Another example though, squarely raises a crucial issue–the ways in which professional interventions that seek to understand a particular person or family’s “problem” and then create a “program” to address that “problem” can be particularly counterproductive. To make this point, the authors highlight the concept of adverse childhood experiences (ACES) and the relationship between ACES and foster care prevention services. There’s no question that putting resources into the hands of agencies associated with the family regulation system to provide prevention services fails the abolitionist reform test. It builds, rather than shrinks, the system and reinforces the narrative that that agency is the arbiter of safety. It also does nothing to directly advance the material or political power of communities most deeply harmed by white supremacy. An advocate for such policy might respond that the concept of ACES and programs genuinely informed by an understanding of ACES have been shown to help particular families. How could this be a problem? To that, the authors have a clear response:
These industries are so faithful to technical surveys like “ACES” that are supposed to address adverse childhood experiences, rather than actually building up Black women and children.They spend more time building out family regulation apparatuses like “prevention models” than advocating for housing, baby bonds, and universal basic incomes for our communities. (P. 894.)
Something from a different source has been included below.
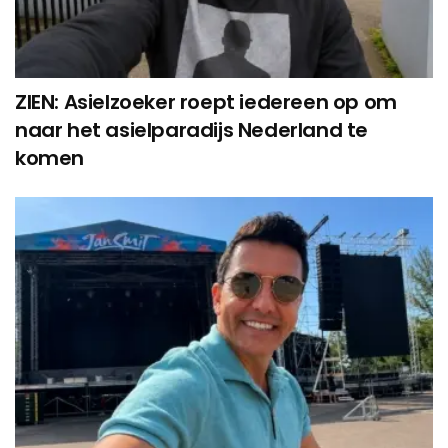
ZIEN: Asielzoeker roept iedereen op om
naar het asielparadijs Nederland te
komen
The message to those who would support such an intervention here is clear. If you agree we should move toward their vision, stop diagnosing “problems” and stop “helping” by expanding institutions. Instead, use whatever political power, resources, and/or technical expertise you have to work, in collaboration, toward the transfer of both significant power and significant resources from existing careceral institutions to Black families and communities. The road abolitionists propose is not easy, but I have no doubt it is the only road that will ultimately address the overwhelming violence wrought by carceral systems. We would all do well to heed their words.
- Nancy D. Polikoff & Jane M. Spinak, Foreword: Strengthened Bonds: Abolishing the Child Welfare System and Re-Envisioning Child Well-Being, 11 Colum. J. Race & L. 429 (2021).
- Dorothy Roberts, How I Became a Family Policing Abolitionist, 11 Colum. J. Race & L. 455 (2021).
- Critical Resistance, Reformist Reforms vs Abolitionist Steps in Policing (May 2021).